* Exercise brief *
Retype all the lines below character for character, leaving out the pictures.

* Task input *
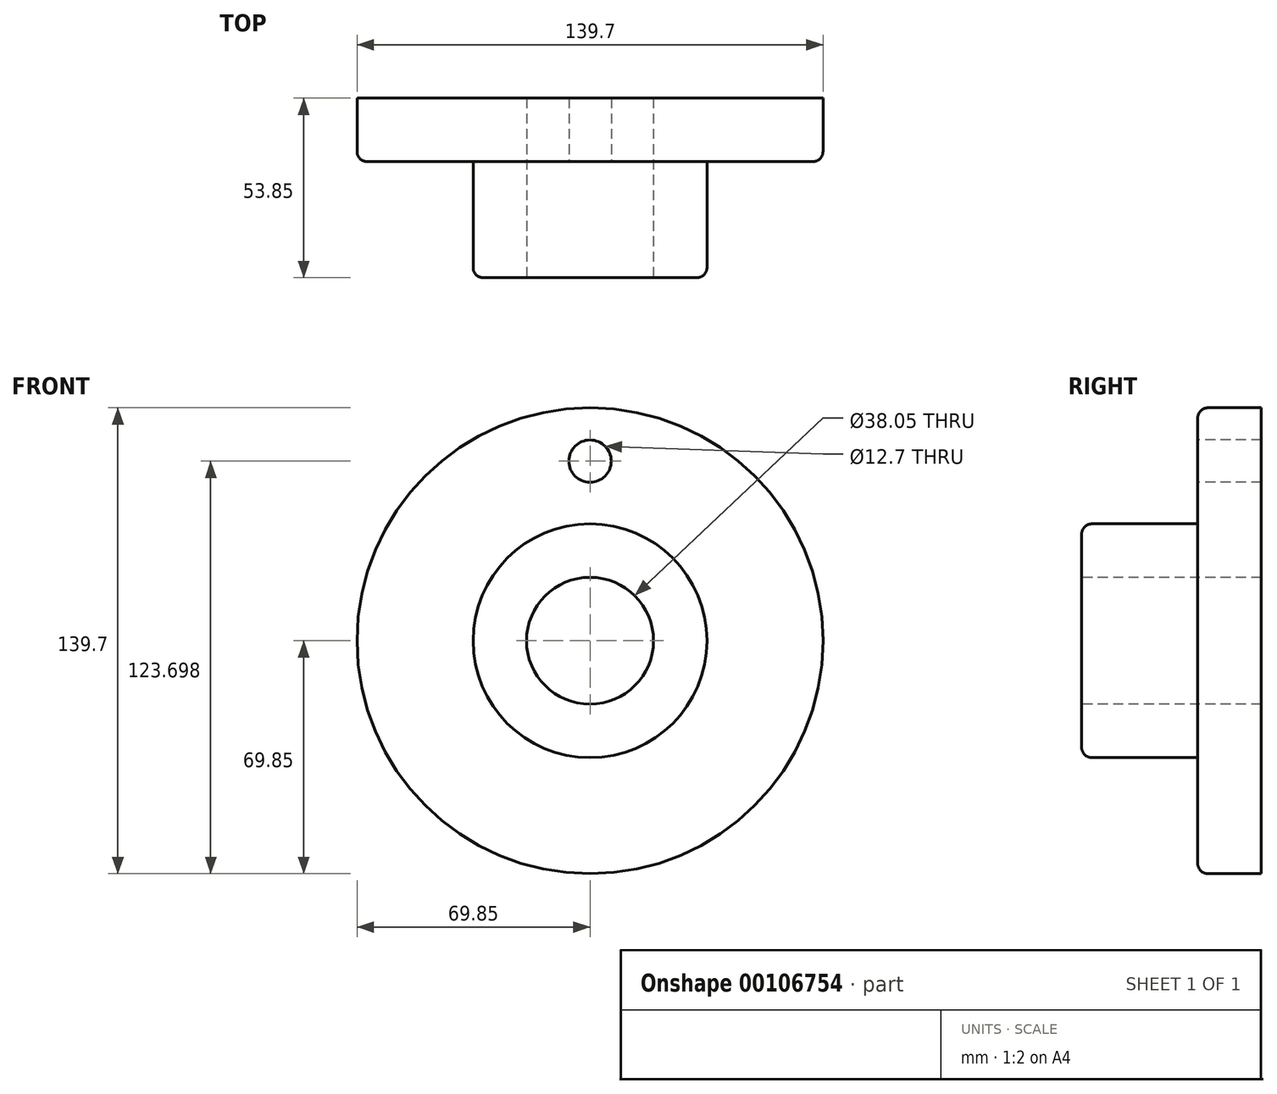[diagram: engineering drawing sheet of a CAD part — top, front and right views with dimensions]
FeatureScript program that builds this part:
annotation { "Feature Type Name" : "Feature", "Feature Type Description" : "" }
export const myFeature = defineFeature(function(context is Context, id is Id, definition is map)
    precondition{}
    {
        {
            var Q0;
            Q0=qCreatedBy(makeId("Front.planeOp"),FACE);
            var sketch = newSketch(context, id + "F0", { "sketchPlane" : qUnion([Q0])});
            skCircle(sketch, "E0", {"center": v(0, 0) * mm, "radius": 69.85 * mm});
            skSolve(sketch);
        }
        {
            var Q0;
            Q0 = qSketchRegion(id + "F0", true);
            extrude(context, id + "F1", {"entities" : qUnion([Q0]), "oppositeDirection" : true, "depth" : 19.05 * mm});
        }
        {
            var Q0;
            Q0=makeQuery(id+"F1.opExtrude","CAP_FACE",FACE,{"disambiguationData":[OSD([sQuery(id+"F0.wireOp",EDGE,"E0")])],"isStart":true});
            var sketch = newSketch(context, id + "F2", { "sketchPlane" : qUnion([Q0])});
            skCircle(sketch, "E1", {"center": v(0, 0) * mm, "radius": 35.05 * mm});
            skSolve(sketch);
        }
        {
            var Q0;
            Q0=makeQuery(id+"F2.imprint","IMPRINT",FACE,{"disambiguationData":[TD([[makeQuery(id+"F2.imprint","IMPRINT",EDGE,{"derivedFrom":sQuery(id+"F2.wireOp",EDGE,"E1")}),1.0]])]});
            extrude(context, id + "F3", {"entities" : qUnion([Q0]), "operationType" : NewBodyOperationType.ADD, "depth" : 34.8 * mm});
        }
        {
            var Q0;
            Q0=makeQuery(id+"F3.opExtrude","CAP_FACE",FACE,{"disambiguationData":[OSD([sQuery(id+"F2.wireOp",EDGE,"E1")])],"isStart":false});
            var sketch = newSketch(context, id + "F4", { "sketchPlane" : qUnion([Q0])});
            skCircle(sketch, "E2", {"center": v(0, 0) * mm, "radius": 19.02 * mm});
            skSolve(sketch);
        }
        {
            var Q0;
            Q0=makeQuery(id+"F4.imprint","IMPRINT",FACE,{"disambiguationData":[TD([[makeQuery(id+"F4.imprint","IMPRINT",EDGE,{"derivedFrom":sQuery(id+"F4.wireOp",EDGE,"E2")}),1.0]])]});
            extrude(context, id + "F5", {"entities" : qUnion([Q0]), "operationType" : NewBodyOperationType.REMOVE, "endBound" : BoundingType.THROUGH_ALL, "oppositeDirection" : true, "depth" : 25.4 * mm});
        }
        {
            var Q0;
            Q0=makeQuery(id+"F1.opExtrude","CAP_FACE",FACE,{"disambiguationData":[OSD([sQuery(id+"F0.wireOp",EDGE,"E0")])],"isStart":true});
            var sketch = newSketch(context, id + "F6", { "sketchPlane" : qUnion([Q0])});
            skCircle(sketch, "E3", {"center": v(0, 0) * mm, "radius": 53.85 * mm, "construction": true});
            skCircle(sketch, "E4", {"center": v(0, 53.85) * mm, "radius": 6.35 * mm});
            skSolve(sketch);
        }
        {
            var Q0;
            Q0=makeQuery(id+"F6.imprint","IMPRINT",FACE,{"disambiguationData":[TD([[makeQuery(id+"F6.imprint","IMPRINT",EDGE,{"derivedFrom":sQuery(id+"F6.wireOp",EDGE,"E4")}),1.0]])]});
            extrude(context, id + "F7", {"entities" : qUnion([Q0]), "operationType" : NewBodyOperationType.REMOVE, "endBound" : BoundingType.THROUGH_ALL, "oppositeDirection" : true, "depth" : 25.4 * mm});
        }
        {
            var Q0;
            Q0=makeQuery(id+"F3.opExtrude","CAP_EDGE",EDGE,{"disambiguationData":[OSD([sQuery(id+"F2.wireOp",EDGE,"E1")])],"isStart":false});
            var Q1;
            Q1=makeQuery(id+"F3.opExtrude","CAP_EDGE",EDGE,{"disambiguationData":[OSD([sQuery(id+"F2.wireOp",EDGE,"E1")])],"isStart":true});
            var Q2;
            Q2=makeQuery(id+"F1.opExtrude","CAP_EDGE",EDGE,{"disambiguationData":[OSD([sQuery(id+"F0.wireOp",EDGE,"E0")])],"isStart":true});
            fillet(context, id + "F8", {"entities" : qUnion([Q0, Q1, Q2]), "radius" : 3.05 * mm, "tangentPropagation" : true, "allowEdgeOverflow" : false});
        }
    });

* Completed exercise *
[diagram: engineering drawing sheet of a CAD part — top, front and right views with dimensions]
FeatureScript program that builds this part:
annotation { "Feature Type Name" : "Feature", "Feature Type Description" : "" }
export const myFeature = defineFeature(function(context is Context, id is Id, definition is map)
    precondition{}
    {
        {
            var Q0;
            Q0=qCreatedBy(makeId("Front.planeOp"),FACE);
            var sketch = newSketch(context, id + "F0", { "sketchPlane" : qUnion([Q0])});
            skCircle(sketch, "E0", {"center": v(0, 0) * mm, "radius": 69.85 * mm});
            skSolve(sketch);
        }
        {
            var Q0;
            Q0 = qSketchRegion(id + "F0", true);
            extrude(context, id + "F1", {"entities" : qUnion([Q0]), "oppositeDirection" : true, "depth" : 19.05 * mm});
        }
        {
            var Q0;
            Q0=makeQuery(id+"F1.opExtrude","CAP_FACE",FACE,{"disambiguationData":[OSD([sQuery(id+"F0.wireOp",EDGE,"E0")])],"isStart":true});
            var sketch = newSketch(context, id + "F2", { "sketchPlane" : qUnion([Q0])});
            skCircle(sketch, "E1", {"center": v(0, 0) * mm, "radius": 35.05 * mm});
            skSolve(sketch);
        }
        {
            var Q0;
            Q0=makeQuery(id+"F2.imprint","IMPRINT",FACE,{"disambiguationData":[TD([[makeQuery(id+"F2.imprint","IMPRINT",EDGE,{"derivedFrom":sQuery(id+"F2.wireOp",EDGE,"E1")}),1.0]])]});
            extrude(context, id + "F3", {"entities" : qUnion([Q0]), "operationType" : NewBodyOperationType.ADD, "depth" : 34.8 * mm});
        }
        {
            var Q0;
            Q0=makeQuery(id+"F3.opExtrude","CAP_FACE",FACE,{"disambiguationData":[OSD([sQuery(id+"F2.wireOp",EDGE,"E1")])],"isStart":false});
            var sketch = newSketch(context, id + "F4", { "sketchPlane" : qUnion([Q0])});
            skCircle(sketch, "E2", {"center": v(0, 0) * mm, "radius": 19.02 * mm});
            skSolve(sketch);
        }
        {
            var Q0;
            Q0=makeQuery(id+"F4.imprint","IMPRINT",FACE,{"disambiguationData":[TD([[makeQuery(id+"F4.imprint","IMPRINT",EDGE,{"derivedFrom":sQuery(id+"F4.wireOp",EDGE,"E2")}),1.0]])]});
            extrude(context, id + "F5", {"entities" : qUnion([Q0]), "operationType" : NewBodyOperationType.REMOVE, "endBound" : BoundingType.THROUGH_ALL, "oppositeDirection" : true, "depth" : 25.4 * mm});
        }
        {
            var Q0;
            Q0=makeQuery(id+"F1.opExtrude","CAP_FACE",FACE,{"disambiguationData":[OSD([sQuery(id+"F0.wireOp",EDGE,"E0")])],"isStart":true});
            var sketch = newSketch(context, id + "F6", { "sketchPlane" : qUnion([Q0])});
            skCircle(sketch, "E3", {"center": v(0, 0) * mm, "radius": 53.85 * mm, "construction": true});
            skCircle(sketch, "E4", {"center": v(0, 53.85) * mm, "radius": 6.35 * mm});
            skSolve(sketch);
        }
        {
            var Q0;
            Q0=makeQuery(id+"F6.imprint","IMPRINT",FACE,{"disambiguationData":[TD([[makeQuery(id+"F6.imprint","IMPRINT",EDGE,{"derivedFrom":sQuery(id+"F6.wireOp",EDGE,"E4")}),1.0]])]});
            extrude(context, id + "F7", {"entities" : qUnion([Q0]), "operationType" : NewBodyOperationType.REMOVE, "endBound" : BoundingType.THROUGH_ALL, "oppositeDirection" : true, "depth" : 25.4 * mm});
        }
        {
            var Q0;
            Q0=makeQuery(id+"F3.opExtrude","CAP_EDGE",EDGE,{"disambiguationData":[OSD([sQuery(id+"F2.wireOp",EDGE,"E1")])],"isStart":false});
            var Q1;
            Q1=makeQuery(id+"F3.opExtrude","CAP_EDGE",EDGE,{"disambiguationData":[OSD([sQuery(id+"F2.wireOp",EDGE,"E1")])],"isStart":true});
            var Q2;
            Q2=makeQuery(id+"F1.opExtrude","CAP_EDGE",EDGE,{"disambiguationData":[OSD([sQuery(id+"F0.wireOp",EDGE,"E0")])],"isStart":true});
            fillet(context, id + "F8", {"entities" : qUnion([Q0, Q1, Q2]), "radius" : 3.05 * mm, "tangentPropagation" : true, "allowEdgeOverflow" : false});
        }
    });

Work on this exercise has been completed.